Man habe über Jahre Rechenfehler gemacht, weshalb immer Geld fehle. Deshalb nun die drastischen Erhöhungen der Gebühren. So begründet es Umweltamtsleiter Dr. Zentgraf im WAZ-Artikel vom 8.9.11.

Wie bitte?

Jeder Gebührenhaushalt muss jedes Jahr separat aufgestellt werden, um die Gebühren kostendeckend festzulegen. Der Laie denkt sich das so: Da wird zu Jahresende einfach alles addiert, was es an Einnahmen und an Ausgaben gab und aus der Subtraktion ergibt sich ein Über- oder Unterschuss, der wegen dem vorgeschriebenen Kostendeckungsprinzip zu Gebührenerhöhung oder zur Senkung führen muss.

Wie also konnte es kommen, dass „immer Geld fehlte“ und über Jahre falsch gerechnet worden sei? Was wurde denn da gerechnet, fragt man sich. Bisher wurde der jeweilige Gebührenbedarf immer nur aus dem Prognosewert des Vorjahres hergeleitet. Das bemängelten die MBI seit mindestens 5 Jahren Jahr für Jahr, doch es interessierte niemanden aus Rat und Verwaltung wirklich und ebensowenig das Verwaltungsgericht Düsseldorf, das in haarsträubender Weise die Klagen gegen die überhöhten Abwassergebühren 2006 über Jahre verschleppte und dann abschmetterte. Zu den Klagen wegen falscher und unrechtmäßiger Müllgebühren drängte das gleiche VG auf Vergleich, womit zwar die Handvoll Kläger ihre Gebühren zurück bekam, für das Gros der Haushalte aber nichts.

**Bereitgestellte Daten:**
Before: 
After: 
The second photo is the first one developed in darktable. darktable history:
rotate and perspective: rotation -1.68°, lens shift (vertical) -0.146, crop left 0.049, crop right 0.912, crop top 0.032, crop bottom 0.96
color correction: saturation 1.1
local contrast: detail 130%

**Arbeitsaufträge:**
a) Gib aus dem Textauszug über die Gebührenerhöhungen den Abschnitt zwischen „Wie also konnte“ und „Haushalte aber nichts.“ einschließlich wortgetreu aus.
b) Beantworte anhand des Textauszugs kurz die folgenden Fragen.
(i) Wer begründet im WAZ-Artikel vom 8.9.11 die Erhöhung der Gebühren?
(ii) Woraus wurde der jeweilige Gebührenbedarf bisher hergeleitet?
(iii) Welches Gericht drängte bei den Klagen wegen der Müllgebühren auf einen Vergleich?
Die Zeilen stehen in keinem Zusammenhang mit dem Textauszug.

**Erwartete Lösungen:**
a)
Wie also konnte es kommen, dass „immer Geld fehlte“ und über Jahre falsch gerechnet worden sei? Was wurde denn da gerechnet, fragt man sich. Bisher wurde der jeweilige Gebührenbedarf immer nur aus dem Prognosewert des Vorjahres hergeleitet. Das bemängelten die MBI seit mindestens 5 Jahren Jahr für Jahr, doch es interessierte niemanden aus Rat und Verwaltung wirklich und ebensowenig das Verwaltungsgericht Düsseldorf, das in haarsträubender Weise die Klagen gegen die überhöhten Abwassergebühren 2006 über Jahre verschleppte und dann abschmetterte. Zu den Klagen wegen falscher und unrechtmäßiger Müllgebühren drängte das gleiche VG auf Vergleich, womit zwar die Handvoll Kläger ihre Gebühren zurück bekam, für das Gros der Haushalte aber nichts.

b)
(i) Umweltamtsleiter Dr. Zentgraf
(ii) Aus dem Prognosewert des Vorjahres
(iii) Das Verwaltungsgericht Düsseldorf